Garífunas, fenómeno único entre inmigrantes hispanos

agosto 13, 2015

Entre ellos hablan una lengua de origen arahuaco y le cantan a sus ancestros en ceremonias llamadas «chugu». Con su piel negra y sus cabellos rizados, pocos se dan cuenta de que son centroamericanos.
Oriundos de Guatemala, Belice, Nicaragua y Honduras, los garífunas son un fenómeno único entre los inmigrantes latinoamericanos: no terminan de insertarse entre los hispanos por su cultura y por su aspecto afroamericano y tampoco encajan en la comunidad afroamericana porque hablan español, además de su propia lengua indígena.
«No estás ni en un lado ni en el otro», dice Pablo Gómez, quien llegó a Estados Unidos ilegalmente desde Honduras en 1982 y no ha resuelto su situación migratoria. «Con el hispano… hay un espacio que no te da. En los espacios latinos no pintamos como latinos».

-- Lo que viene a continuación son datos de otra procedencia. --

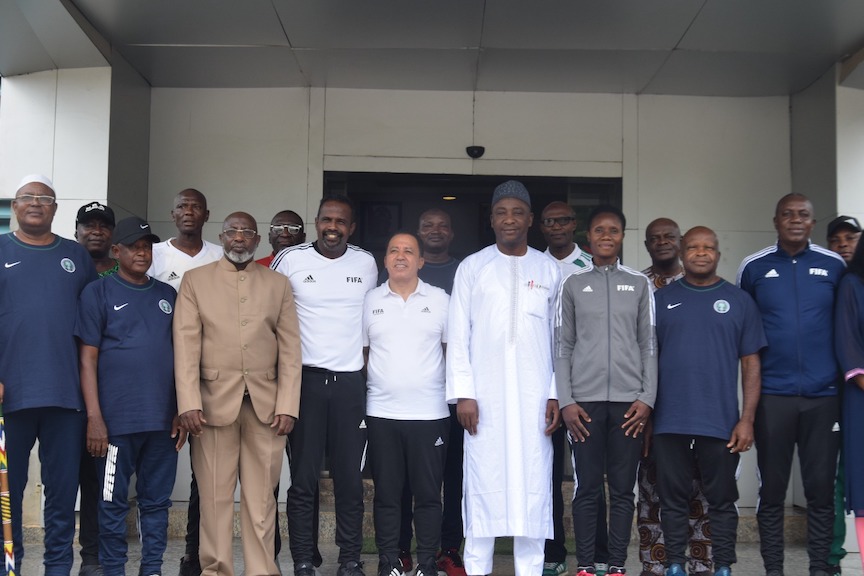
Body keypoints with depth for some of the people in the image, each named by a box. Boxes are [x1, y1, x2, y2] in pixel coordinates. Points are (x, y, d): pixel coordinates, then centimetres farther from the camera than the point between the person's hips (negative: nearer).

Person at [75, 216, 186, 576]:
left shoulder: (169, 296, 12)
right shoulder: (99, 293, 2)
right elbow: (88, 358, -2)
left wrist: (183, 411, 6)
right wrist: (94, 417, -9)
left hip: (163, 420, 3)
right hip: (117, 419, -3)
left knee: (156, 501, 9)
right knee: (113, 503, 4)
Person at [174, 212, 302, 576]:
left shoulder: (279, 285, 12)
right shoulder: (195, 280, 9)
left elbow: (290, 350, 6)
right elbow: (186, 345, 0)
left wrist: (287, 406, -4)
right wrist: (189, 404, -10)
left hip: (266, 403, 1)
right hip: (214, 401, -1)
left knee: (261, 498, 3)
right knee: (214, 495, 2)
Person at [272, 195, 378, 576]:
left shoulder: (366, 263, 6)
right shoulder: (290, 260, -2)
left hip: (351, 383, 2)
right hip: (305, 380, -2)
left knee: (350, 480, 5)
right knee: (303, 480, 3)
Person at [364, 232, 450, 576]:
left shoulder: (440, 300, 5)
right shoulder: (370, 301, 8)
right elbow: (361, 352, 11)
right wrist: (363, 392, 3)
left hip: (430, 413, -1)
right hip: (381, 413, 1)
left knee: (428, 493, 4)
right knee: (386, 493, 7)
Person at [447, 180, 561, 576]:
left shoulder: (549, 270, 9)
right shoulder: (472, 267, 6)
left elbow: (560, 338, 8)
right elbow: (458, 335, 2)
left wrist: (556, 393, 1)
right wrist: (463, 392, -6)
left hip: (534, 394, 1)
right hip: (484, 393, -1)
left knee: (532, 480, 1)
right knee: (483, 480, 1)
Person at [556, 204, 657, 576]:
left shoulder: (639, 284, 9)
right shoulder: (573, 284, 8)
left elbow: (649, 346, 7)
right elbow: (563, 347, 5)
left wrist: (647, 398, -2)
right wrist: (565, 400, -4)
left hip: (628, 401, 1)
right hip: (585, 400, 0)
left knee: (623, 489, 4)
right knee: (587, 488, 1)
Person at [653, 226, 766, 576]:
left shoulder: (739, 301, 6)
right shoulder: (661, 300, 8)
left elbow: (751, 363, 4)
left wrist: (747, 419, -3)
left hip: (722, 423, 0)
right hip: (669, 423, 1)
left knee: (722, 501, 8)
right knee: (674, 500, 7)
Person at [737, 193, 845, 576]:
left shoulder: (834, 266, 5)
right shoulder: (754, 268, 4)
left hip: (823, 394, 1)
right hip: (771, 395, 0)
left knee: (821, 488, 4)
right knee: (772, 489, 5)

Al mezclarse poco con los hispanos, no aprovechan las redes de apoyo con que cuenta esa comunidad para quienes están en el país ilegalmente o necesitan algún tipo de ayuda.
Librados a su suerte, han formado una enorme comunidad en Nueva York, concentrada mayormente en el Bronx, que según activistas como Mirtha Colón tendría ya los 200.000 miembros, aunque el censo estadounidense no los cuantifica.

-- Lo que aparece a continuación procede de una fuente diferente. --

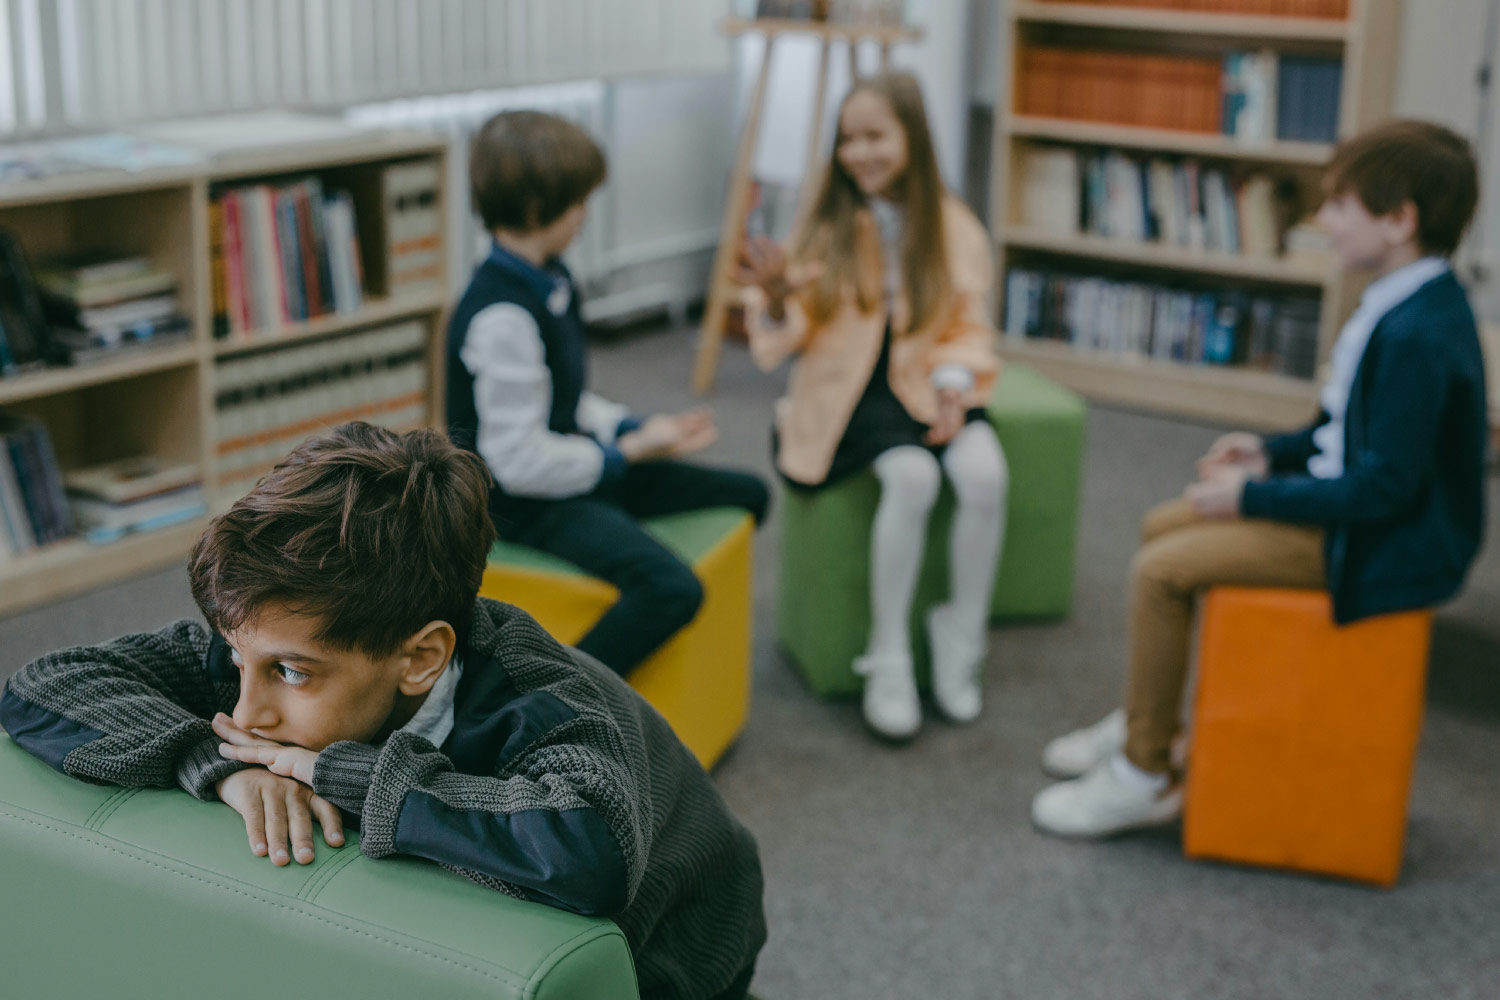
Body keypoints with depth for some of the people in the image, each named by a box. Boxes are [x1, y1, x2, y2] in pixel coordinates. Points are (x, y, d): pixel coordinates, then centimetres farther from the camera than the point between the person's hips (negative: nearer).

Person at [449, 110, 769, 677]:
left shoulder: (551, 281, 8)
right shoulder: (501, 317, -25)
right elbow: (521, 461, -25)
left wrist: (638, 429, 2)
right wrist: (627, 453, -13)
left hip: (570, 467, 11)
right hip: (524, 503, -11)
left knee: (745, 495, 15)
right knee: (670, 589, -33)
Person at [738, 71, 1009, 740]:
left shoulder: (953, 228, 3)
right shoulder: (827, 226, -2)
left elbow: (969, 327, 8)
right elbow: (781, 345, -7)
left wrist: (954, 381, -13)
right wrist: (776, 298, -28)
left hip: (926, 385, 2)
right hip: (850, 390, -2)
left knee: (985, 473, -28)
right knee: (912, 476, -32)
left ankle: (960, 640, -6)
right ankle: (888, 658, -17)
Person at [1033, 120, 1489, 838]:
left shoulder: (1419, 336, -26)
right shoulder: (1407, 304, 6)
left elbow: (1383, 488, -27)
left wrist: (1252, 496, -20)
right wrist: (1273, 453, 7)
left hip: (1382, 548, -11)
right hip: (1348, 498, 11)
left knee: (1162, 569, -16)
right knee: (1162, 527, 13)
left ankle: (1144, 774, -3)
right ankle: (1142, 720, 24)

Brownsville en Brooklyn, el sur del Bronx y zonas de Harlem son algunos de los barrios donde se agrupan. Viven en calles con pequeños negocios, donde la gente se conoce, y los ancianos se sientan en sillas en la acera para observar el ambiente, alejados del bullicio y la ostentación de las grandes avenidas de Manhattan.
Largas filas de personas se forman cada semana frente a la Spanish Evangelical Church, al sur del Bronx, para recibir la comida que la iglesia entrega.
Allí el reverendo dominicano Danilo Lachapel ha ayudado a garífunas recién llegados.»No estamos acostumbrados a solicitar servicios», afirmó Carla García, una garífuna hondureña que hace tres años que vive en Nueva York.
«El garífuna ha mantenido un orgullo porque siempre se ha autosostenido. Cuesta que nos acoplemos a este tipo de vida, en Estados Unidos». «Es una forma de resistencia cultural, para poder mantener la cultura lo más intacta posible», explicó.
Otros dicen que se aíslan porque arrastran una historia de discriminación y abusos. Los garífunas vienen de países centroamericanos azotados por la pobreza y la violencia de las pandillas y el narcotráfico, donde no ocupan puestos en los gobiernos y son una comunidad postergada.